Les bulles financières dopent les retours sur investissement
Par ailleurs, les propriétaires à faible revenu auraient davantage eu les moyens de rembourser leurs emprunts hypothécaires si l’écart de richesses n’avait pas été aussi important. M. Hubbard voit les choses différemment. Selon lui, de nombreux propriétaires n’auraient tout simplement pas dû emprunter. Désireux d’atténuer les inégalités, les décideurs ont voulu “démocratiser le crédit”, mais ils se sont fourvoyés. Ils auraient mieux fait de chercher à améliorer le système éducatif, conclut M. Hubbard.
M. Moss s’intéresse aussi aux récents travaux de Margaret M. Blair, qui enseigne à la Vanderbilt University Law School. Les bulles financières génèrent souvent des retours sur investissement plus importants, explique-t-elle, ce qui peut influencer les stratégies de placement des professionnels de la finance et les politiques dont ils font la promotion. Leurs décisions entraînent à leur tour l’accroissement des inégalités.

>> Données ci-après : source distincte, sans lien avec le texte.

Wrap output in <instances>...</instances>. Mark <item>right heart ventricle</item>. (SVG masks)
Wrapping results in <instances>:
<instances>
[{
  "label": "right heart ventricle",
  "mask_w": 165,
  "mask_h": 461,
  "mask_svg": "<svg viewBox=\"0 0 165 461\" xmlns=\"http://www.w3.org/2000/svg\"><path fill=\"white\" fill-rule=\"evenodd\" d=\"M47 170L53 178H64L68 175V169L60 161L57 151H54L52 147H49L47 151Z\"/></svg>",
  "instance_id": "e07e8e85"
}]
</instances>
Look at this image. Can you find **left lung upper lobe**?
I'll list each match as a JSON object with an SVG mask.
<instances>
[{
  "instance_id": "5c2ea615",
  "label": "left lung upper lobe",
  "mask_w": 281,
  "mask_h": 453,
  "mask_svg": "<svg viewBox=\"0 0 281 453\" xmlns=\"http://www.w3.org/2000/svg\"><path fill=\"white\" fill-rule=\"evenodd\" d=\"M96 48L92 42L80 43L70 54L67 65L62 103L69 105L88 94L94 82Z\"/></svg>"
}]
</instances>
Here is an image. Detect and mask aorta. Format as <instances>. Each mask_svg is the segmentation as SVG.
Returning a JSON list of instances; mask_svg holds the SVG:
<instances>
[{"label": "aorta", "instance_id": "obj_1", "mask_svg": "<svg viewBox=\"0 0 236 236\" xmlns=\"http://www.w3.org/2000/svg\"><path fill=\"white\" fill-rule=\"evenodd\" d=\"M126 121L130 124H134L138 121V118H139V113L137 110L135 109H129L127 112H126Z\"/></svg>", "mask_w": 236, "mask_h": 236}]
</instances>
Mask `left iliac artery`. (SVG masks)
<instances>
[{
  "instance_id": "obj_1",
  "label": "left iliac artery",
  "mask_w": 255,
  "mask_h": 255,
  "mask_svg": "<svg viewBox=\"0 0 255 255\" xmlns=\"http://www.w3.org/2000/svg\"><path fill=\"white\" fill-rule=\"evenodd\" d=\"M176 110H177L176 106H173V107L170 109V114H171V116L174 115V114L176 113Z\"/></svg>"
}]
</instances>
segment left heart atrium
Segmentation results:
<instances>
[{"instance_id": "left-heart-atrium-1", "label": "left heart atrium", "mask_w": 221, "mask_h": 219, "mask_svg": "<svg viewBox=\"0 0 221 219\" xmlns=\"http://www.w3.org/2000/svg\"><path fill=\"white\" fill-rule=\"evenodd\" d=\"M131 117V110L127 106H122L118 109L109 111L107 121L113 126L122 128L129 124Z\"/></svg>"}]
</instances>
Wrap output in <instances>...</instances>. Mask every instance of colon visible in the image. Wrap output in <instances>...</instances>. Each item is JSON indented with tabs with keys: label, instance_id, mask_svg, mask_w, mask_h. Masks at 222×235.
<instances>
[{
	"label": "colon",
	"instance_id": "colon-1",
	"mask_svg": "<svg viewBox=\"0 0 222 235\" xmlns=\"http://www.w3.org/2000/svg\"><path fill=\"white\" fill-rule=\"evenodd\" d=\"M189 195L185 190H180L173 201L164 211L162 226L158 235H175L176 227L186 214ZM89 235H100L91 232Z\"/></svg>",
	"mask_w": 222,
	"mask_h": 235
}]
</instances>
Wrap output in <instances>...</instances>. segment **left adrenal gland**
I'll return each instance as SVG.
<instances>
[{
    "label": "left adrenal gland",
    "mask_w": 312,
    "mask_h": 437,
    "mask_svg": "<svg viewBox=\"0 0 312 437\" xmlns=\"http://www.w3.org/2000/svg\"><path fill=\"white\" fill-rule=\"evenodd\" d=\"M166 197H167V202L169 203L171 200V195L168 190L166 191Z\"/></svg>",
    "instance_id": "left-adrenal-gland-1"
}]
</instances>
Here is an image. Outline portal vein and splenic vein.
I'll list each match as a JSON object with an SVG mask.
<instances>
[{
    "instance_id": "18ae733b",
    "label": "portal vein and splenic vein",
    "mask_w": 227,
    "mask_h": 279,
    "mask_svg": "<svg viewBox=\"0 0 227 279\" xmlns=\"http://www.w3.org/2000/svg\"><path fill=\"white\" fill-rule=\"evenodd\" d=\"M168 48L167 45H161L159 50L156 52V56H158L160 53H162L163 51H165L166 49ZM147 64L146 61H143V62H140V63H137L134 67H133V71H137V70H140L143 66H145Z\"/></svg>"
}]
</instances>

Après l’effondrement de 1929, l’écart entre riches et pauvres s’est considérablement réduit. Pendant plusieurs dizaines d’années, il est resté pratiquement stable, à cause des pertes considérables subies par les plus fortunés et des importantes réformes introduites dans les années 1930 pour maîtriser Wall Street. Rien de tel n’est actuellement observé. Selon les plus récentes données disponibles, les écarts de revenus se sont légèrement réduits en 2008, mais personne ne sait si cela va continuer. Il est vrai que, cette fois-ci, le système ne s’est pas totalement effondré. M. Moss, qui était favorable à l’intervention du gouvernement en 2008 [pour sauver les banques], constate aujourd’hui que “les élites financières s’en sont plutôt bien sorties”.